The income range doesn’t have a clear correlation with APR/Interest rate ratio.
Firstly I observed the relationship between APR and both prosper rating and credit grade on a yearly basis, the result is very consistant and as expected, as you get the better rating/grade, you will very likely get lower APR.
Another relationship is between APR and interest rate, the plots show that it varies by year, the same interest rate in 2012-2014 seems to match higher APR than it did in 2006-2008. Besides, it has moderate correlation with employment status, a person with a full time jon seems to have APR that is much closer to interest rate than other employment status.
The surprising interaction is the plot of delinquencies in last 7 years and the APR to interest rate ratio, the plot show that the more delinquencies you made, the lower APR/interest rate ratio you will get, it means that the APR will get closer to interest rate.
By analyzing the delinquencies in last 7 year groups and the their mean of the interest rate inside the each group, we can find out that the interest rate mean became uncorrelated after a certain point even with the extreme high values removed.
The original amount delinquent plot is highly skewed with extreme high count at 0, but when scaled the data to remove the extreme value and tranformed to log scale, it shows a bell curve with peak around 800.
It is hard to find any relationship between the two variables in the original borrower APR and inquiries last 6 months plot, after scaled the data to remove extreme high value and tranformed to log scale, the linear model line clearly tells the relationship.
This plot clearly tells the relationship between borrower APR and borrower rate, and surprisely it reveals how the borrower’s employment status interact with the two variables.
The prosper loan dataset contains information on 113,937 records of prosper loan with 81 variables originated from 2005 to 2014. Since it is a large dataset, I started from learning the basics about the prosper loan while exploring the variables.

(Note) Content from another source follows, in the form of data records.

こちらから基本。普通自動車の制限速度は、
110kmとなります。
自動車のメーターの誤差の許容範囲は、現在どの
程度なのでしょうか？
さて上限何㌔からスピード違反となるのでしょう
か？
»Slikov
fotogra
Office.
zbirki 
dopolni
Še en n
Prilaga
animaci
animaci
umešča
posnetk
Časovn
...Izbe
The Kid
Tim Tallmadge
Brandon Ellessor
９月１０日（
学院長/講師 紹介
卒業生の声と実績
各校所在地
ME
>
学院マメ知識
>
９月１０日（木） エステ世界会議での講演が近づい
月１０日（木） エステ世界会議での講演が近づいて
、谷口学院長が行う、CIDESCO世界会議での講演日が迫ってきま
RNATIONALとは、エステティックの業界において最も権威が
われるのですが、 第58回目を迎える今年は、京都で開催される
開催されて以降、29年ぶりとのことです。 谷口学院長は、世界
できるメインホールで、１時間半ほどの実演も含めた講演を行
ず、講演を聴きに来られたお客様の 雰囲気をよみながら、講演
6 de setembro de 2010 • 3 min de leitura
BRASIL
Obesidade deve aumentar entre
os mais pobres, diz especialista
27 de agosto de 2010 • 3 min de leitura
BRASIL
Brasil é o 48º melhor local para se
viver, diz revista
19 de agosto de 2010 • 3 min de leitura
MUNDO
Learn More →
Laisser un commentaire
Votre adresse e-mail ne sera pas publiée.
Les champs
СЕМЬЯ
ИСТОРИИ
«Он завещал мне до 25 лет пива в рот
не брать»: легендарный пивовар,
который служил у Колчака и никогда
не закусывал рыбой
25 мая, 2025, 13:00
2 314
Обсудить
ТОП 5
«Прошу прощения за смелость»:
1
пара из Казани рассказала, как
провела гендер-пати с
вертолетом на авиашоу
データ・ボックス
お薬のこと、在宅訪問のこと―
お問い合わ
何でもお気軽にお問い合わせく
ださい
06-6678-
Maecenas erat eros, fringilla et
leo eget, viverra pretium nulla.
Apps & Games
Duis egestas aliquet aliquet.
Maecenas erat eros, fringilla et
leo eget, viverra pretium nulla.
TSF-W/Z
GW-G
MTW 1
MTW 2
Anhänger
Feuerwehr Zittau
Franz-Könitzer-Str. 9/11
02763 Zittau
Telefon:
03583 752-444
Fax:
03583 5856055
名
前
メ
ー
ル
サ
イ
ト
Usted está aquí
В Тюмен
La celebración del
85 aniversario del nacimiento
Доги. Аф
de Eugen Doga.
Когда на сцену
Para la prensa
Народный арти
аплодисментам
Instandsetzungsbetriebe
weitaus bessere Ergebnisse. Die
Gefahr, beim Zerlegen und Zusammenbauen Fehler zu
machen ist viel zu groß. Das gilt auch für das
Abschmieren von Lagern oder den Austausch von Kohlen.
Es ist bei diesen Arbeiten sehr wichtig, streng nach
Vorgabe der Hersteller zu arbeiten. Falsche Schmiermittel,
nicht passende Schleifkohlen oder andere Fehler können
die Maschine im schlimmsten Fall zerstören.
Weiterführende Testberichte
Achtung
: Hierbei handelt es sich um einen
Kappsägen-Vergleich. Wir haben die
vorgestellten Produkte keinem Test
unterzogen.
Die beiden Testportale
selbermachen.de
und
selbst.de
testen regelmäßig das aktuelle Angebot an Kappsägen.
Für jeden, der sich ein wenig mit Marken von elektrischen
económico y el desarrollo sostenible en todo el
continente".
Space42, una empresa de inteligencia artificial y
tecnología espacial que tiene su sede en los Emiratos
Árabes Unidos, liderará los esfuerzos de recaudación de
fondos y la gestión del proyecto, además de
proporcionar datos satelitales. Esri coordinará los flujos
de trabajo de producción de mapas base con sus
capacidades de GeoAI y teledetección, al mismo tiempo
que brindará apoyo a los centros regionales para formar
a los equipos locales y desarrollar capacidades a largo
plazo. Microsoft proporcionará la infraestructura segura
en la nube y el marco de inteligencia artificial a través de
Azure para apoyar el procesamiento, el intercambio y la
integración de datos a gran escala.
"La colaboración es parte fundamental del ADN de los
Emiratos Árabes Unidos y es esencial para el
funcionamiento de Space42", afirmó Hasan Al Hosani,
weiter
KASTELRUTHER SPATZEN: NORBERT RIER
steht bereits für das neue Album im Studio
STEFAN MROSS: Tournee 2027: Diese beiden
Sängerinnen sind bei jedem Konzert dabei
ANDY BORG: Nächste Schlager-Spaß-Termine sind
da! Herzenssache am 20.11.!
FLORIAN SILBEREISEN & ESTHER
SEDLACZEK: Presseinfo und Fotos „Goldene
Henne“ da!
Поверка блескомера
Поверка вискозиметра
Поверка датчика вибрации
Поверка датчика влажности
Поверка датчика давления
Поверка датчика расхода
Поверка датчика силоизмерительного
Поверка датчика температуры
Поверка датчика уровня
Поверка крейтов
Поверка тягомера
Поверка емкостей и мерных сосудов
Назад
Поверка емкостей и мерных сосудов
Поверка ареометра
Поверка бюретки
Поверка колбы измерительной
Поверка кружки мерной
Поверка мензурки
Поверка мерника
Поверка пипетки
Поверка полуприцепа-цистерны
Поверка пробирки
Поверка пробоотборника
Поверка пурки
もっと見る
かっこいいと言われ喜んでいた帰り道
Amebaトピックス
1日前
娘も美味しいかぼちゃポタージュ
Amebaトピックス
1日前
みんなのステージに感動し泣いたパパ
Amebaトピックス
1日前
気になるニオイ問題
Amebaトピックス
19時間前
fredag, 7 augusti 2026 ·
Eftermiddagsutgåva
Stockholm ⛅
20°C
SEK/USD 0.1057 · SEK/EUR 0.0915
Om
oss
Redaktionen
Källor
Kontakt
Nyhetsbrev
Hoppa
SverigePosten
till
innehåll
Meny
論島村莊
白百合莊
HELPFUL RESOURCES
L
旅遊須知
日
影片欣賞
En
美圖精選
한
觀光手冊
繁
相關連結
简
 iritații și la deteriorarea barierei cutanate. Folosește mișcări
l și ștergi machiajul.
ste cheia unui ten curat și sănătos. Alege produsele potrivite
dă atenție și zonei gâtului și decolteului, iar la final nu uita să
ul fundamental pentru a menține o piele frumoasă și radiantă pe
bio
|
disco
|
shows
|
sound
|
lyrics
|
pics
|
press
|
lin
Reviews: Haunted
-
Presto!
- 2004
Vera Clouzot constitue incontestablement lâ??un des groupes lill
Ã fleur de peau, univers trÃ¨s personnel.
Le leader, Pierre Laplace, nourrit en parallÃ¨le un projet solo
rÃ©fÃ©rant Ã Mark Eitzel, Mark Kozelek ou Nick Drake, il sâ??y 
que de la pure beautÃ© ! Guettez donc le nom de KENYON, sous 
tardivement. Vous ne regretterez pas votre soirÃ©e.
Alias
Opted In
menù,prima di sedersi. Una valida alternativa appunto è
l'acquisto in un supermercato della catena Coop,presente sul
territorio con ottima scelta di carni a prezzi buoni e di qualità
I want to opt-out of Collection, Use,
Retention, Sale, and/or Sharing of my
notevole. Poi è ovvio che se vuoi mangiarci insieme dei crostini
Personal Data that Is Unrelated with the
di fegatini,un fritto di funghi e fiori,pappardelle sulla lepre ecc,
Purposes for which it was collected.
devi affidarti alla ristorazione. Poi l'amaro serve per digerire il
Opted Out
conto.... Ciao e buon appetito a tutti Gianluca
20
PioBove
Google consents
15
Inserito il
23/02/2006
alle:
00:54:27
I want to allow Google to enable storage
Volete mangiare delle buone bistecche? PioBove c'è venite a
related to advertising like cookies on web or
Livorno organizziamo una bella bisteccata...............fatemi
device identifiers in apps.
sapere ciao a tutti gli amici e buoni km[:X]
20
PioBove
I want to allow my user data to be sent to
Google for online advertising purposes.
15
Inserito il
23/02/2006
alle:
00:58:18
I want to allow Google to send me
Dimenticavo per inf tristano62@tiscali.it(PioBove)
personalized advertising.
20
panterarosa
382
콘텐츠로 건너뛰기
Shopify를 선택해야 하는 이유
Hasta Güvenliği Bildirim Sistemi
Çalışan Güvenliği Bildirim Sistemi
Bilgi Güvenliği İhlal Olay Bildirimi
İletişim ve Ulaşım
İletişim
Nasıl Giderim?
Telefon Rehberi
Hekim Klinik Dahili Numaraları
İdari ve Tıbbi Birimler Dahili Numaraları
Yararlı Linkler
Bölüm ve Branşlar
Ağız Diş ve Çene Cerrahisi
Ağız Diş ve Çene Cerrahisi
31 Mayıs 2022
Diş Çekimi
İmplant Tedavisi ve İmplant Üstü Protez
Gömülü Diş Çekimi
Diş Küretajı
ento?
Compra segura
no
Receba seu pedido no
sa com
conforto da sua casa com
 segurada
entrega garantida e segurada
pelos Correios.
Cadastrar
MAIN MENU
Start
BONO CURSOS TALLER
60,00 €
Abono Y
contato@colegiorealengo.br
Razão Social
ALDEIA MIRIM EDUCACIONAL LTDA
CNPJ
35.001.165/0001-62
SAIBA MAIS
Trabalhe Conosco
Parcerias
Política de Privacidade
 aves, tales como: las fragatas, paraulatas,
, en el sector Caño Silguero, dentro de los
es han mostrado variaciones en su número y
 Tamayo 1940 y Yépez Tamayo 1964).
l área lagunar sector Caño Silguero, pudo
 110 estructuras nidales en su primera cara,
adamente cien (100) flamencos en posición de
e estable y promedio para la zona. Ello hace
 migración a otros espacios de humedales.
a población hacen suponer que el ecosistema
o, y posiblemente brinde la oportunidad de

And after some initial analysis, I focused on the borrower’s APR because I think that APR is the key variable in this dataset and it is also one of the most important ratio in any loan.
There are many variables that interact with APR, some variables have clear correlation like borrower rate, credit grade, prosper score and so on, and some of them show correlation after adjustment, like delinquencies last 7 years, current credit lines, and inquiries last 6 months. Among these variables, borrower rate should be the easiest one to think of because of the strong correlation score (almost 0.99), but after explored the plot of the two, I noticed that there are intervals at the same slope, meaning that the same borrower rate points to different levels of APR although the rate they interact is almost the same.
As I continued exploring the relationship of APR and borrower rate, I found out that the loan origination years and employment status reflect the interval. The service fee and related tax could be different in different years, and it could be the reason for the APR to borrwer rate gap, but the employment staus could mean that the fee may depend on some conditions of the borrower.
I didn’t make a linear model to predict the APR, but I think more analysis should be made to reveal the variables that affect the relationship between borrower rate and APR in order to improve the model.